--- DATA UNDER STUDY ---
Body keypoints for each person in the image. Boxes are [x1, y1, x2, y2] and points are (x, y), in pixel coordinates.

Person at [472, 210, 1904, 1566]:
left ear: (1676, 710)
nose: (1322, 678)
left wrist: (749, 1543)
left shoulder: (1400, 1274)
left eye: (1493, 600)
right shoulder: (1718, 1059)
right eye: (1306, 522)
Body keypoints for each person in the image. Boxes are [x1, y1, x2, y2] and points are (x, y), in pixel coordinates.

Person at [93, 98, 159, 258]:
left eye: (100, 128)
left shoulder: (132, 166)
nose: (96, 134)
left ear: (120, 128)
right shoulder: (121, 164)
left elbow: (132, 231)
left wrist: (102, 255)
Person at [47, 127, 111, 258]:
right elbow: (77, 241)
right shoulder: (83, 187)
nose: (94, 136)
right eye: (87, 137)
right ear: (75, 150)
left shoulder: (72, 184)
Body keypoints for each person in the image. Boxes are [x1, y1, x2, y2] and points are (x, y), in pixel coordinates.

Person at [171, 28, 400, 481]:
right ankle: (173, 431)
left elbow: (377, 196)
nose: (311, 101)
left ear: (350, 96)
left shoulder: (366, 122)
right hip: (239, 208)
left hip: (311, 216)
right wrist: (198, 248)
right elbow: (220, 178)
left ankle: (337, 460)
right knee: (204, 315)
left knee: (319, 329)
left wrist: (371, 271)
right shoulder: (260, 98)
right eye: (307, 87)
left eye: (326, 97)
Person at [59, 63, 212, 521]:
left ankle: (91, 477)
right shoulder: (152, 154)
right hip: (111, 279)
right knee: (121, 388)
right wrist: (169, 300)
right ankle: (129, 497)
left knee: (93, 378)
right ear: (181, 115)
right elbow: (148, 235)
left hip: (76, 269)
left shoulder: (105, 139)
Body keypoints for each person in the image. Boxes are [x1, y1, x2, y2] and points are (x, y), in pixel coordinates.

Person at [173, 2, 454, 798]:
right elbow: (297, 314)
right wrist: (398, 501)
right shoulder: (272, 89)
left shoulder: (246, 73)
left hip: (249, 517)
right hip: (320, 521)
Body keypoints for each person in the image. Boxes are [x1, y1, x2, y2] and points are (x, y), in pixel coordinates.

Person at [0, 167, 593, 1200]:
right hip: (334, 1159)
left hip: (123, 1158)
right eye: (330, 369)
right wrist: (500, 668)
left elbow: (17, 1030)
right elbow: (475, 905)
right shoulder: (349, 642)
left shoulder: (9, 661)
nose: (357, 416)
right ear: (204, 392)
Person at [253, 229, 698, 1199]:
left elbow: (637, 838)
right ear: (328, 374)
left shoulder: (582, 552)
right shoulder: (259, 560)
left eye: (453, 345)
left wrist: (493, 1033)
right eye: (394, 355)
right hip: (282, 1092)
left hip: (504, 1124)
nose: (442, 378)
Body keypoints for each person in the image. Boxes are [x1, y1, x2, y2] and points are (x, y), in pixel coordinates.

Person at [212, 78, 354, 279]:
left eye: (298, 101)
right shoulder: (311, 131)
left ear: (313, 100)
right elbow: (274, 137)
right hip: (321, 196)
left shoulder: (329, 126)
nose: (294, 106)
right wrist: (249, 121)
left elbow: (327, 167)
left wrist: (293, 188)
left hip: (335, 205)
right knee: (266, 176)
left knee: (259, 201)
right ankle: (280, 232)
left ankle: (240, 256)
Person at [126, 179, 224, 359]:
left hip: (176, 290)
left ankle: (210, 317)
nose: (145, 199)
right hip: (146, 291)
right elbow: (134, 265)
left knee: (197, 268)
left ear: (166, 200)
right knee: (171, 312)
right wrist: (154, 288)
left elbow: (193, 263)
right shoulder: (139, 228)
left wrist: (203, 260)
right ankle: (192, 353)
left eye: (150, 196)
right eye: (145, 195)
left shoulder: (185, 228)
---
*TASK DIRECTIONS*: Return the data in its entirety, exactly as given.

*EXERCISE SOLUTION*:
Body keypoints for each person in the image. Boxes are [x1, y1, x2, y2] and points are (x, y), in pixel coordinates.

Person at [472, 210, 1904, 1566]:
left ear: (1676, 710)
nose: (1322, 678)
left wrist: (749, 1543)
left shoulder: (1400, 1274)
left eye: (1493, 600)
right shoulder: (1718, 1059)
right eye: (1306, 522)
Body keypoints for each person in the image. Boxes are [x1, y1, x2, y2] and points are (x, y), in pixel coordinates.

Person at [93, 98, 159, 258]:
left eye: (100, 128)
left shoulder: (132, 166)
nose: (96, 134)
left ear: (120, 128)
right shoulder: (121, 164)
left elbow: (132, 231)
left wrist: (102, 255)
Person at [47, 127, 111, 258]:
right elbow: (77, 241)
right shoulder: (83, 187)
nose: (94, 136)
right eye: (87, 137)
right ear: (75, 150)
left shoulder: (72, 184)
Body keypoints for each person in the image. Boxes are [x1, y1, x2, y2] and points are (x, y), in pixel coordinates.

Person at [171, 28, 400, 481]:
right ankle: (173, 431)
left elbow: (377, 196)
nose: (311, 101)
left ear: (350, 96)
left shoulder: (366, 122)
right hip: (239, 208)
left hip: (311, 216)
right wrist: (198, 248)
right elbow: (220, 178)
left ankle: (337, 460)
right knee: (204, 315)
left knee: (319, 329)
left wrist: (371, 271)
right shoulder: (260, 98)
right eye: (307, 87)
left eye: (326, 97)
Person at [59, 63, 212, 521]:
left ankle: (91, 477)
right shoulder: (152, 154)
right hip: (111, 279)
right knee: (121, 388)
right wrist: (169, 300)
right ankle: (129, 497)
left knee: (93, 378)
right ear: (181, 115)
right elbow: (148, 235)
left hip: (76, 269)
left shoulder: (105, 139)
Body keypoints for each person in the image. Boxes are [x1, y1, x2, y2] and points are (x, y), in pixel coordinates.

Person at [173, 2, 454, 798]:
right elbow: (297, 314)
right wrist: (398, 501)
right shoulder: (272, 89)
left shoulder: (246, 73)
left hip: (249, 517)
right hip: (320, 521)
Body keypoints for each person in the image. Boxes are [x1, y1, x2, y2] and points are (x, y), in pixel coordinates.

Person at [0, 167, 593, 1200]:
right hip: (334, 1159)
left hip: (123, 1158)
right eye: (330, 369)
right wrist: (500, 668)
left elbow: (17, 1030)
right elbow: (475, 905)
right shoulder: (349, 642)
left shoulder: (9, 661)
nose: (357, 416)
right ear: (204, 392)
Person at [253, 229, 698, 1199]:
left elbow: (637, 838)
right ear: (328, 374)
left shoulder: (582, 552)
right shoulder: (259, 560)
left eye: (453, 345)
left wrist: (493, 1033)
right eye: (394, 355)
right hip: (282, 1092)
left hip: (504, 1124)
nose: (442, 378)
Body keypoints for each person in the image. Boxes are [x1, y1, x2, y2] and points are (x, y), in pixel coordinates.

Person at [212, 78, 354, 279]:
left eye: (298, 101)
right shoulder: (311, 131)
left ear: (313, 100)
right elbow: (274, 137)
right hip: (321, 196)
left shoulder: (329, 126)
nose: (294, 106)
right wrist: (249, 121)
left elbow: (327, 167)
left wrist: (293, 188)
left hip: (335, 205)
right knee: (266, 176)
left knee: (259, 201)
right ankle: (280, 232)
left ankle: (240, 256)
Person at [126, 179, 224, 359]:
left hip: (176, 290)
left ankle: (210, 317)
nose: (145, 199)
right hip: (146, 291)
right elbow: (134, 265)
left knee: (197, 268)
left ear: (166, 200)
right knee: (171, 312)
right wrist: (154, 288)
left elbow: (193, 263)
right shoulder: (139, 228)
left wrist: (203, 260)
right ankle: (192, 353)
left eye: (150, 196)
right eye: (145, 195)
left shoulder: (185, 228)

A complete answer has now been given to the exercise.